Write out the listing below character for character, though without its pictures.

* **Dataset content**
------------------------------

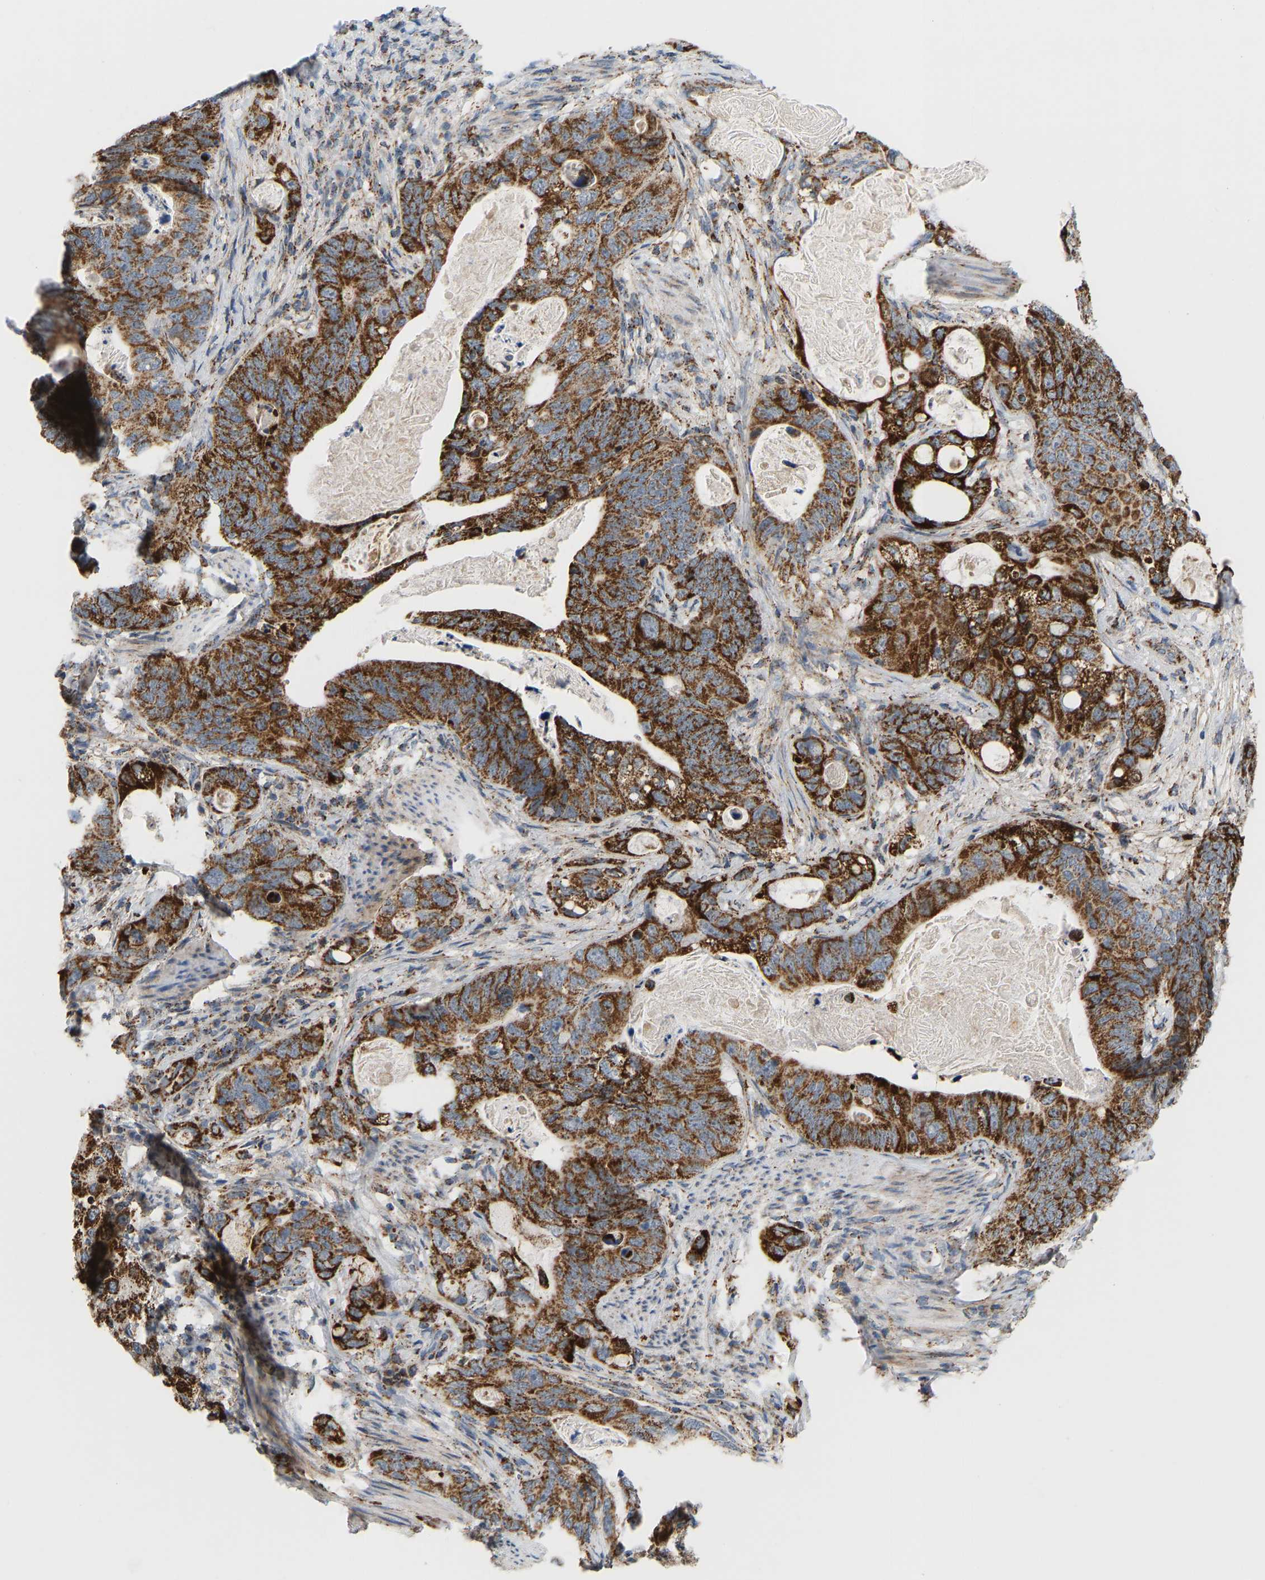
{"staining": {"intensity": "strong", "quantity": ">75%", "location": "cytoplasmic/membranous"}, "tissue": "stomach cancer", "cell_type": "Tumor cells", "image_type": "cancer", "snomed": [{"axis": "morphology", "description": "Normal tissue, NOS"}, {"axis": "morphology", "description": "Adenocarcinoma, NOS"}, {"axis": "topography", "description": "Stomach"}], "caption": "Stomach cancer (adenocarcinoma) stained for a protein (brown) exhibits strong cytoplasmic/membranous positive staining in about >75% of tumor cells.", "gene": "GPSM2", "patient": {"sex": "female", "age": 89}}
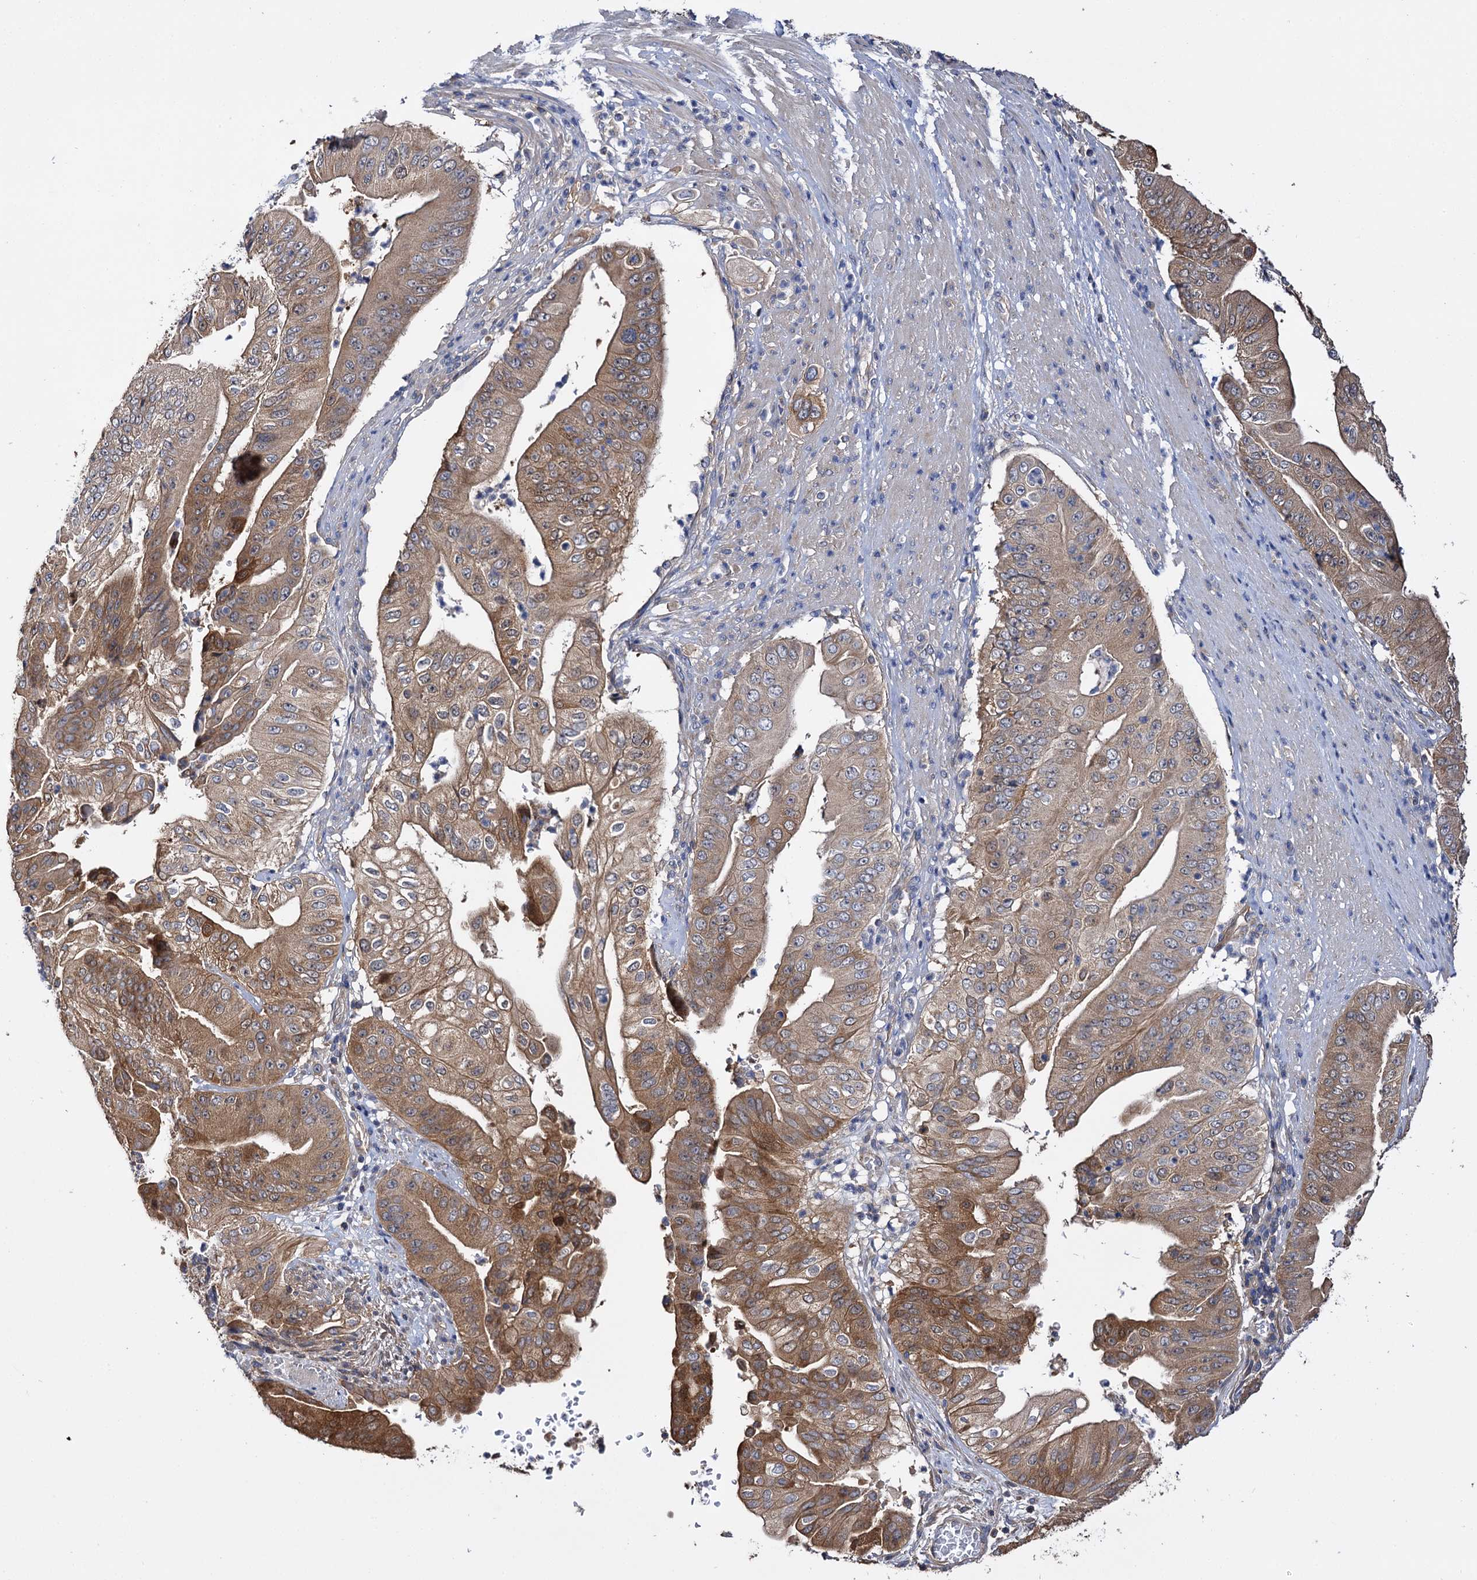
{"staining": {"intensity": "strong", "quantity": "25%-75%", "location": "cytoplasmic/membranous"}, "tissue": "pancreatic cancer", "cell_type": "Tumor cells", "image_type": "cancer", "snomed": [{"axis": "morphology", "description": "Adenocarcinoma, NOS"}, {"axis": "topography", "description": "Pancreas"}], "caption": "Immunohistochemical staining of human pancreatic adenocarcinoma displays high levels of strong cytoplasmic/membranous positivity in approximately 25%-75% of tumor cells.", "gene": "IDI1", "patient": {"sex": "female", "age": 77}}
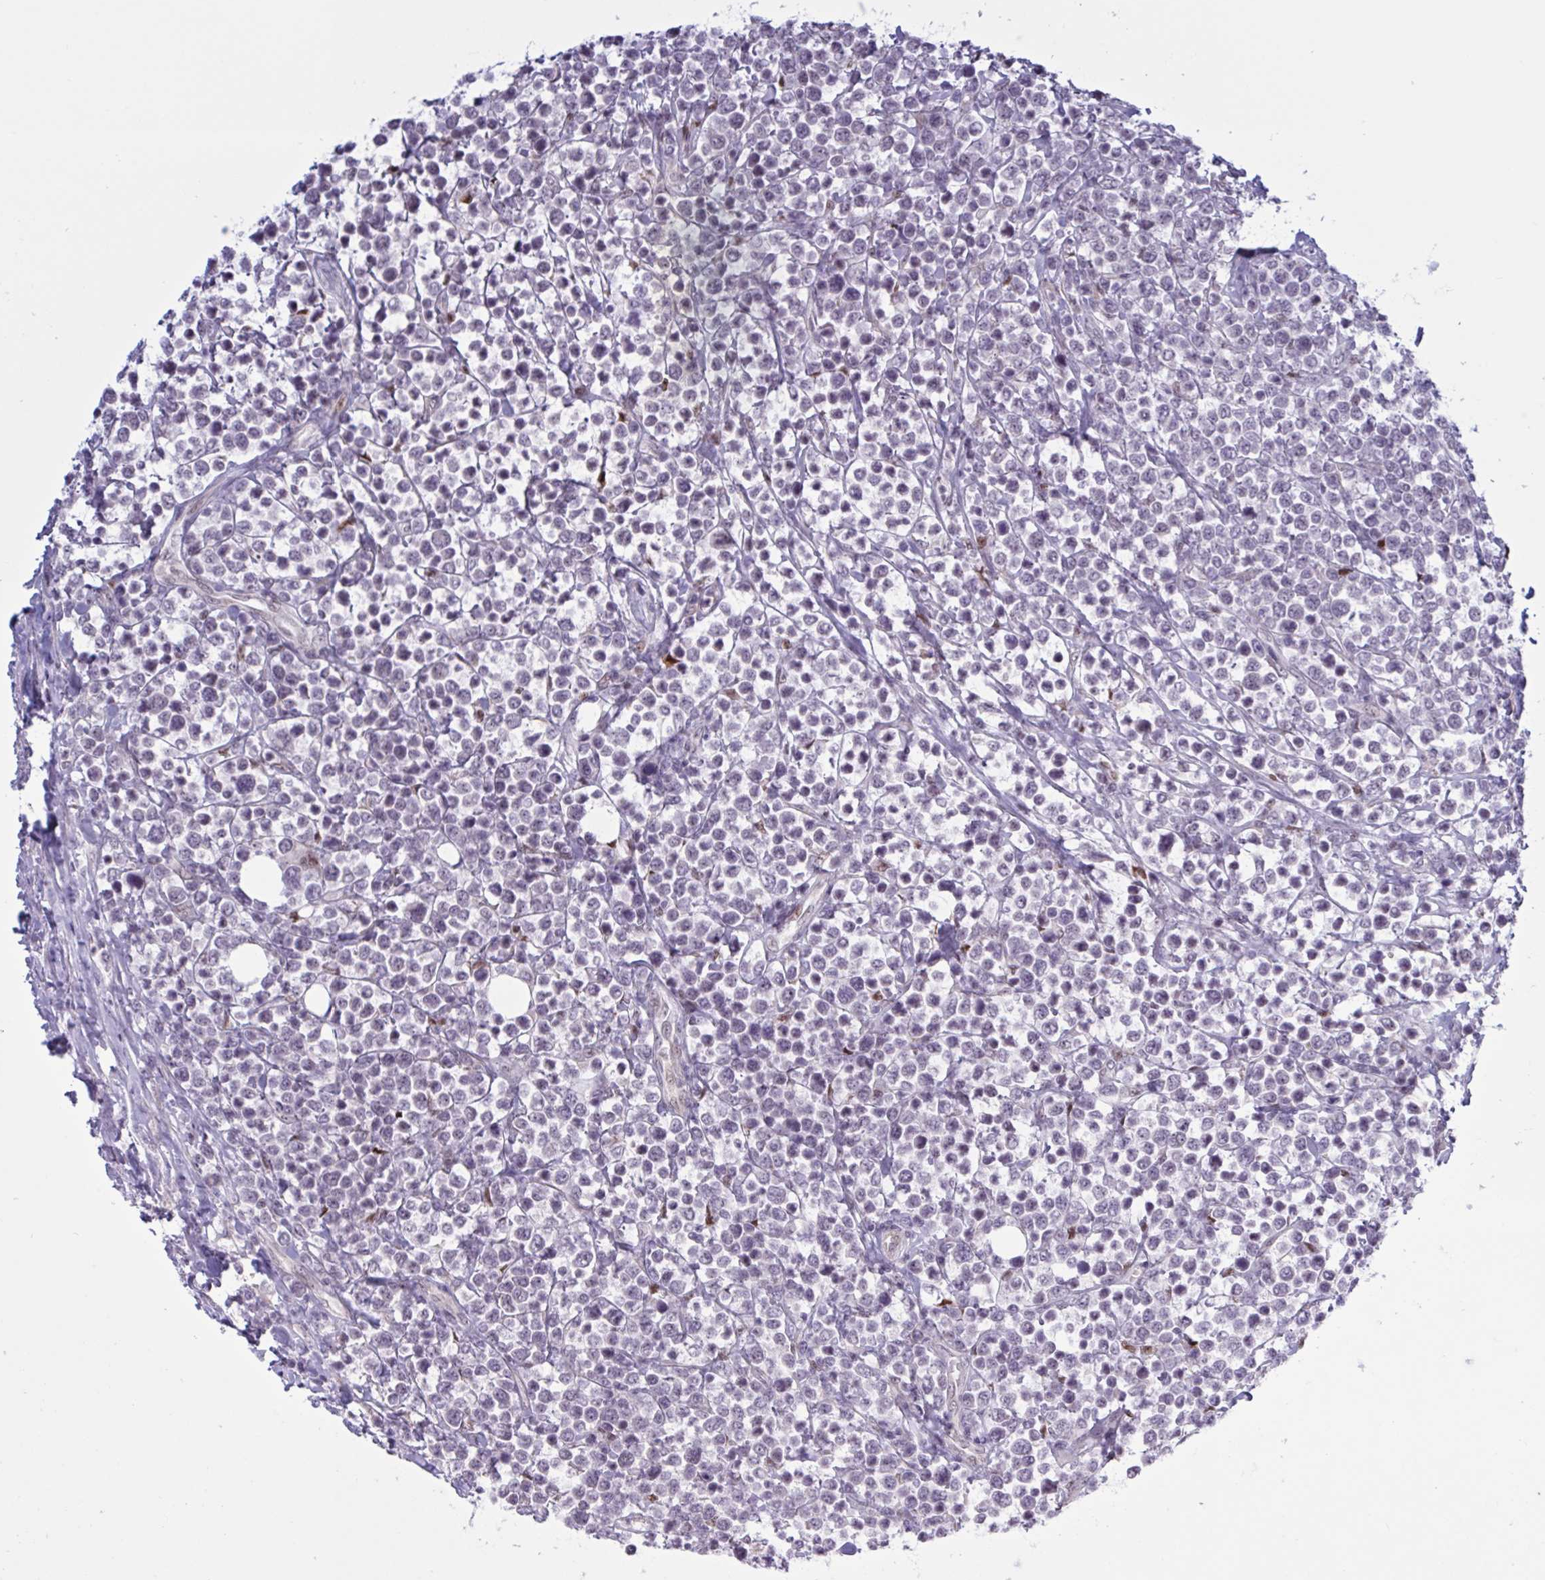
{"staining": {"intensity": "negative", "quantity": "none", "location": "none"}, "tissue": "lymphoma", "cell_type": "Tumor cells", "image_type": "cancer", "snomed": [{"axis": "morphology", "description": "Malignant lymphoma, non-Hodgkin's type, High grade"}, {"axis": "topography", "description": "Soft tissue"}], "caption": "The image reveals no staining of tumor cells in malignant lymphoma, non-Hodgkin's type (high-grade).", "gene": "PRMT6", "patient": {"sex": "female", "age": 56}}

------------------------------

* **Written answer**
{"staining": {"intensity": "strong", "quantity": ">75%", "location": "cytoplasmic/membranous"}, "tissue": "stomach cancer", "cell_type": "Tumor cells", "image_type": "cancer", "snomed": [{"axis": "morphology", "description": "Normal tissue, NOS"}, {"axis": "morphology", "description": "Adenocarcinoma, NOS"}, {"axis": "topography", "description": "Stomach"}], "caption": "Stomach cancer (adenocarcinoma) stained for a protein (brown) exhibits strong cytoplasmic/membranous positive staining in about >75% of tumor cells.", "gene": "GPSM2", "patient": {"sex": "female", "age": 89}}
{"staining": {"intensity": "strong", "quantity": "25%-75%", "location": "cytoplasmic/membranous"}, "tissue": "pancreatic cancer", "cell_type": "Tumor cells", "image_type": "cancer", "snomed": [{"axis": "morphology", "description": "Adenocarcinoma, NOS"}, {"axis": "topography", "description": "Pancreas"}], "caption": "Immunohistochemical staining of human pancreatic adenocarcinoma displays high levels of strong cytoplasmic/membranous positivity in approximately 25%-75% of tumor cells.", "gene": "IDI1", "patient": {"sex": "female", "age": 77}}
{"staining": {"intensity": "negative", "quantity": "none", "location": "none"}, "tissue": "lymphoma", "cell_type": "Tumor cells", "image_type": "cancer", "snomed": [{"axis": "morphology", "description": "Malignant lymphoma, non-Hodgkin's type, High grade"}, {"axis": "topography", "description": "Soft tissue"}], "caption": "The image reveals no staining of tumor cells in malignant lymphoma, non-Hodgkin's type (high-grade).", "gene": "PRMT6", "patient": {"sex": "female", "age": 56}}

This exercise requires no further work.